The debate regarding its calculation basis is far from being settled, contrary to what is the case with the debate regarding the need to gross up the regular ICMS calculation basis. It is noteworthy that the gross-up calculation basis of the regular ICMS has already been ruled as a constitutional measure by the Federal Supreme Court (STF).
However, there is great concern that the formation of the ICMS-ST calculation basis will be understood as equivalent to that of the regular ICMS, a trend that seems to be strengthening and with which it is not possible to agree, since it violates the principle of non-cumulativity, which is in turn rooted in the Constitution Federal.
In fact, as understood by the Second Panel of the STJ in Special Appeal No. 1.454.184/MG, the ICMS and ICMS-ST are one and the same tax. In addition, it is also clear that the ICMS-ST is only a technique that aims at allowing tax authorities to collect tax and perform audit procedures in an easier way. However, there is no way to agree with the proposition that a technique of collection should ultimately increase tax revenues. This was not what the STJ sought to do, but it was what it, in a roundabout manner, and perhaps without realizing the scale of the effects of its understanding, eventually validated.
It is important to remember that the calculation of the ICMS-ST for a large part of the products subject to tax substitution is done by applying a value-added margin (MVA) over the selling price of the substituted taxpayer (which pays the ICMS due on the entire chain). This margin is established "on the basis of prices usually agreed upon in the market concerned, obtained by survey, even if by sampling or by means of information and other elements provided by entities representing the respective sectors, adopting the weighted average of the prices collected, and these criteria are to be set by law” (Complementary Law No. 87/1996, article 8, paragraph 4).
On top of that, one must bear in mind that in October of last year, the STF ruled out that the ICMS-ST is not a definitive tax. Therefore, if the “price actually agreed upon" (effective basis) is lower than the "usual price agreed upon in the market" (estimated basis), it is possible to recover the ICMS-ST paid in excess to the state.
Of course, when the "weighted average" of the "price usually agreed upon in the market" is established to stipulate the MVA of a product that will be taxed in the system of tax substitution thereafter, this price does not include the ICMS calculated inside of the ICMS-ST, simply because the ICMS-ST is not yet due in transactions with these products.
Thus, applying the MVA on a gross-up calculation basis will mathematically generate a higher value than the one used in the survey. This reasoning shows that, although the ICMS and ICMS-ST are the same tax, embedding the regular ICMS within the ICMS-ST calculation basis causes a distortion in the price and increases collection.
More serious than this increase, the grossed-up calculation basis of the ICMS-ST also breaches the principle of non-cumulativity. This is because, in the same case cited above, in which the ICMS-ST is to be demanded of a given product, it is intuitive that the weighted average of the price usually agreed upon in the market considers the system of ICMS debits and credits.
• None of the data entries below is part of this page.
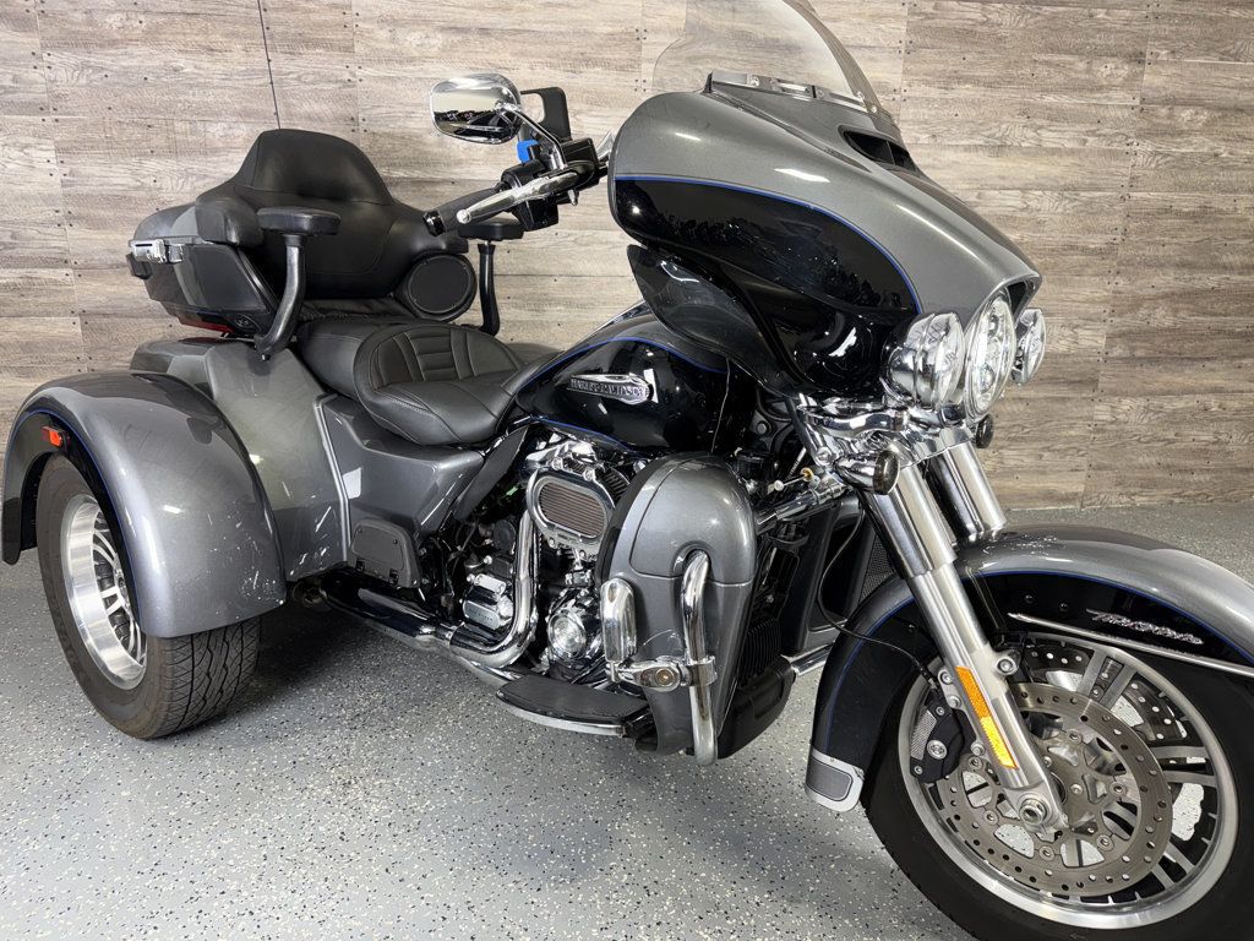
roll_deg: -0.6
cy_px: 470
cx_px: 627
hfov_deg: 71.6
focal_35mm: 24
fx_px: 869
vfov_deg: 56.8
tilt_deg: -14.4
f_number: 1.78
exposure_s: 1/16
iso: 80
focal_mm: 6.76
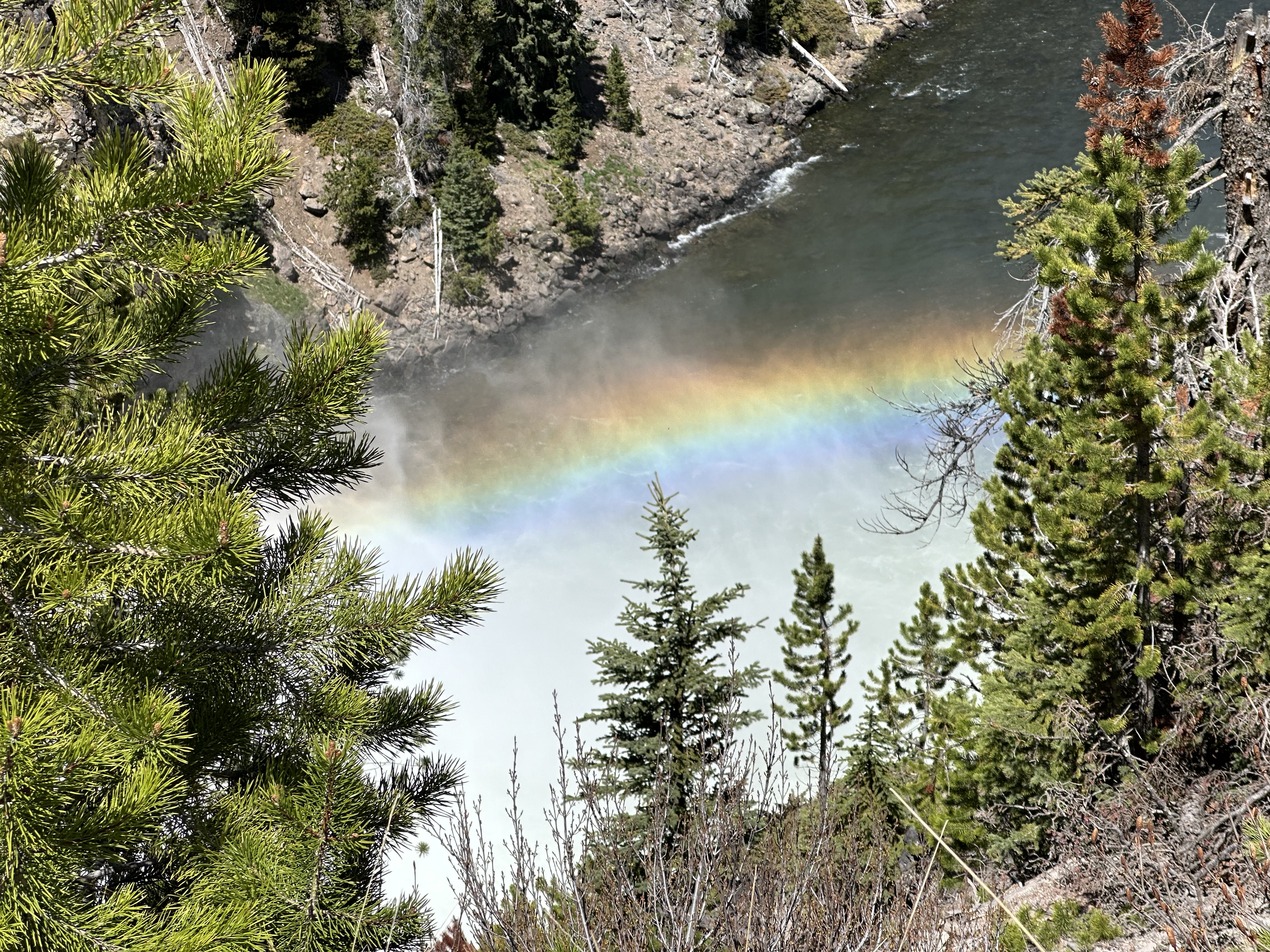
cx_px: 635
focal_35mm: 77
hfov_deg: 25.3
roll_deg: +4.1
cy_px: 476
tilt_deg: -27.7
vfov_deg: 19.1
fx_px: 2825
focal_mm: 9
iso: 32
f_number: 2.8
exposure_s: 1/1064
However, we know that within the ICMS-ST system, ICMS credits may end up being disallowed. Along these lines, the grossed-up calculation basis of the ICMS-ST is a procedure that does not give rise to the correct effects of the credits mechanism in the marketing chain of the product. It is, therefore, an eminently unconstitutional practice, due to its violating the non-cumulativity principle.
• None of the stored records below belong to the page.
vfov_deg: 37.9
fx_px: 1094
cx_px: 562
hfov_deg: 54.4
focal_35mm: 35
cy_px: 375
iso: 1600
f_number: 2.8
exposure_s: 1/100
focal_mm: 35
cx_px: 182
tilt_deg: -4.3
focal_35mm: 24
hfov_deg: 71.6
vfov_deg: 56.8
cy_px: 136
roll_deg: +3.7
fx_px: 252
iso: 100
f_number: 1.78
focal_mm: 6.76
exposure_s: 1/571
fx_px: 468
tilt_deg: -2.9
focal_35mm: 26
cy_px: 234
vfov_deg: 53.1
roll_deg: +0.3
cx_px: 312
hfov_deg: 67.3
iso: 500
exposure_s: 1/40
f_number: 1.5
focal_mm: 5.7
Therefore, we understand that Special Appeal REsp No. 1.454.184/MG, in addition to endorsing a practice not provided for in the Federal Constitution and in Complementary Law No. 87/1996 (the only instrument constitutionally authorized to provide a calculation basis for the ICMS and ICMS-ST), goes in a direction opposite to the STF, since its understanding virtually results in a situation where the "effective price agreed upon" (effective basis) is less than the estimated basis due to the mathematical distortion of the latter value.